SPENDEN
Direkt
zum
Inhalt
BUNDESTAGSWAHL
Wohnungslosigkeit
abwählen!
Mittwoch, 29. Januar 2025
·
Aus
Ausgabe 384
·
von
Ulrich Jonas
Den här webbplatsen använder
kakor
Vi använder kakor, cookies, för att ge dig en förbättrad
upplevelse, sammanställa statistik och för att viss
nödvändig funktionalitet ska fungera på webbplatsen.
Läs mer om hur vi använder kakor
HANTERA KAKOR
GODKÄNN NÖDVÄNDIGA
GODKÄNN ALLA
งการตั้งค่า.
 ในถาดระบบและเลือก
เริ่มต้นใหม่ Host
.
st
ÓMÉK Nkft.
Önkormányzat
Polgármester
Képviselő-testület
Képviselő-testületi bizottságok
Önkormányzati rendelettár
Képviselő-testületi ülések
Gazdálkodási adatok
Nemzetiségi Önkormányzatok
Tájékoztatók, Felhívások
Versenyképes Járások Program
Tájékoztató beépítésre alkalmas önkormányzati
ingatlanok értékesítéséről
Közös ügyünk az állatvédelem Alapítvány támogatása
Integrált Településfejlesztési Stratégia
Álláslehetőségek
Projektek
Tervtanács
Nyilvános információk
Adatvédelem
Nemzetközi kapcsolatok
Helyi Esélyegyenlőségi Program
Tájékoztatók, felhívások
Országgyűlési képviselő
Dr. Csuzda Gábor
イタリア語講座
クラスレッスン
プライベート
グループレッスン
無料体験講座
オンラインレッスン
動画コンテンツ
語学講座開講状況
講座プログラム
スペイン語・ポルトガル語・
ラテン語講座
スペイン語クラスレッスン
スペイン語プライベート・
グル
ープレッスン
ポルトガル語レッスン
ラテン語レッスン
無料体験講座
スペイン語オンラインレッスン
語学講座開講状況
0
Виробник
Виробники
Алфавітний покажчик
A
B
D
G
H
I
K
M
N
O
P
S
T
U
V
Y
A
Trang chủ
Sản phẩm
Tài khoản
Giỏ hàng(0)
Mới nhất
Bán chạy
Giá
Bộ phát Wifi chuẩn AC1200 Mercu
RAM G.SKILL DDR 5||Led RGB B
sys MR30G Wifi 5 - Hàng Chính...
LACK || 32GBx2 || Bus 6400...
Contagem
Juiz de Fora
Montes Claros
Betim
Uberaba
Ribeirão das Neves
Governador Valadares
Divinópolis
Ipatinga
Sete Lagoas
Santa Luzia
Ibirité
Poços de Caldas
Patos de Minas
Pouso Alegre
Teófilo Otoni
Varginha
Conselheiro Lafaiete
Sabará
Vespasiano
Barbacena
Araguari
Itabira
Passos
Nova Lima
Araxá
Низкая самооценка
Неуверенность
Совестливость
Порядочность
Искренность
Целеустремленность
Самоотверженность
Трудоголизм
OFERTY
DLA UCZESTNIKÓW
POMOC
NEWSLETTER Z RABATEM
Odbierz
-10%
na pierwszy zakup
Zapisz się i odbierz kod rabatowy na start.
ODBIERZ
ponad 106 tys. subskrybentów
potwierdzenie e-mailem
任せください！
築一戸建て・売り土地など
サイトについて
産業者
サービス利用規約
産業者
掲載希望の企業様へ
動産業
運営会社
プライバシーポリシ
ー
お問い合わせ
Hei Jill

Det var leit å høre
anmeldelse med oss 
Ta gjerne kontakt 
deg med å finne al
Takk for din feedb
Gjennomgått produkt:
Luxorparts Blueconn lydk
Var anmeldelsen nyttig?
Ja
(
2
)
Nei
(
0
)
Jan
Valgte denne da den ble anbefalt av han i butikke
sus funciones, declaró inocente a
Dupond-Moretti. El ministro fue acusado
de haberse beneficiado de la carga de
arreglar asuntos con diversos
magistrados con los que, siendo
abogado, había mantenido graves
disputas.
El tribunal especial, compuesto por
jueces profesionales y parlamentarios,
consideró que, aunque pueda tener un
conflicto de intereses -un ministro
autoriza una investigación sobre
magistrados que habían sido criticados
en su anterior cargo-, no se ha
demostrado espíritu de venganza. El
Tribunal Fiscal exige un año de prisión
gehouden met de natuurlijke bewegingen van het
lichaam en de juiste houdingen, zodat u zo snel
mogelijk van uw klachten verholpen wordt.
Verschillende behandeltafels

## To do
Each line from the start of the listing above through the line containing "upplevelse, sammanställa statistik" must be reproduced exactly. Leave out the rest.

## Response below
SPENDEN
Direkt
zum
Inhalt
BUNDESTAGSWAHL
Wohnungslosigkeit
abwählen!
Mittwoch, 29. Januar 2025
·
Aus
Ausgabe 384
·
von
Ulrich Jonas
Den här webbplatsen använder
kakor
Vi använder kakor, cookies, för att ge dig en förbättrad
upplevelse, sammanställa statistik och för att viss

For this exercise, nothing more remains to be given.